Elle dit Oh, vous savez, un peu comme devait parler sphinx avant de poser l'énigme, en s'excusant presque, refusant un prestige qu'elle savait grand. Elle parla comme les femmes de tant de romans où le romancier ne veut pas perdre son temps et met le meilleur de la description dans les dialogues, joignant ainsi l'utile à l'agréable.

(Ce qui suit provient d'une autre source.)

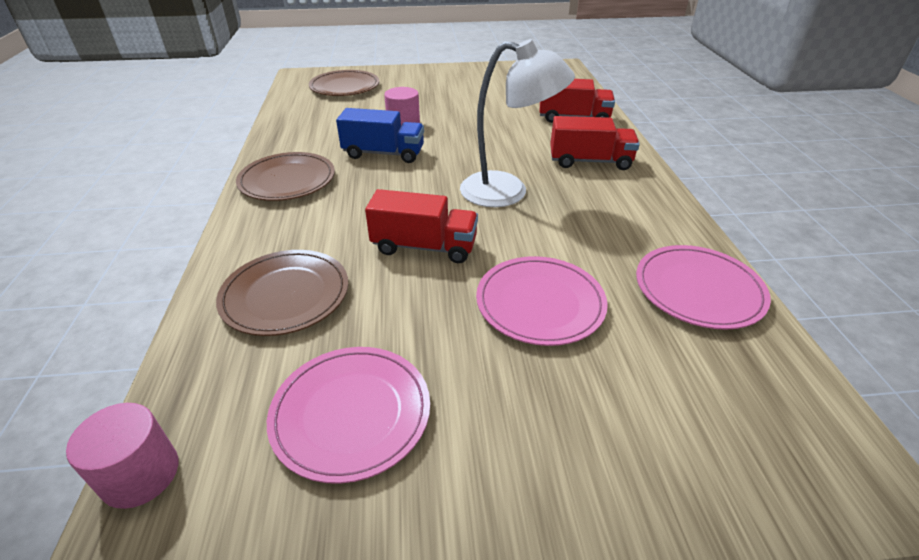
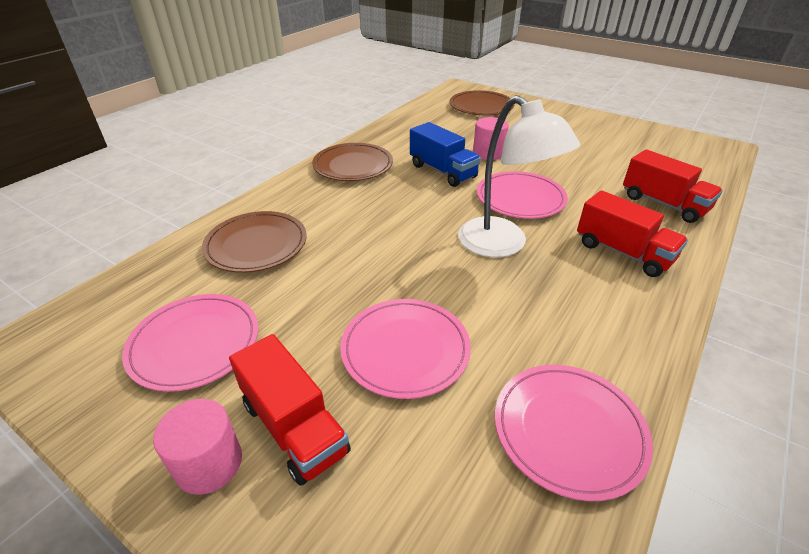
camera: 40 degrees right, 0 degrees up
(140, 474) = (78, 307): pink cylinder -> pink cylinder (209, 463)
(424, 247) = (379, 257): red truck -> red truck (294, 427)
(476, 151) = (520, 198): none -> pink plate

—Quand je dis peur, fit remarquer Oliveira assis à la gauche du sphinx, sur la même banquette de peluche rouge, je pense surtout aux envers. Vous bougiez cette main comme si vous touchiez une limite, après laquelle commençait un monde à rebrousse poil, où moi par exemple je pouvais être votre sac et vous le père Ragon.
Il espérait que Pola rirait et que les choses cesseraient d'être aussi sophistiquées mais Pola (il sut par la suite qu'elle s'appelait Pola) ne trouva pas trop absurde cette possibilité. Elle montrait en souriant des dents petites et très régulières contre lesquelles s'aplatissaient un peu les lèvres peintes d'orange vif, mais Oliveira en était encore aux mains, comme toujours les mains des femmes l'attiraient, il éprouvait le besoin de les toucher, de promener ses doigts sur chaque phalange, d'explorer comme un masseur japonais la route imperceptible des veines, de s'informer de l'état des ongles, de pressentir chiromantiquement les lignes néfastes et les monts propices, d'entendre le grondement des marées en appuyant son oreille contre la paume d'une petite main que l'amour ou une tasse de thé ont rendue un peu humide.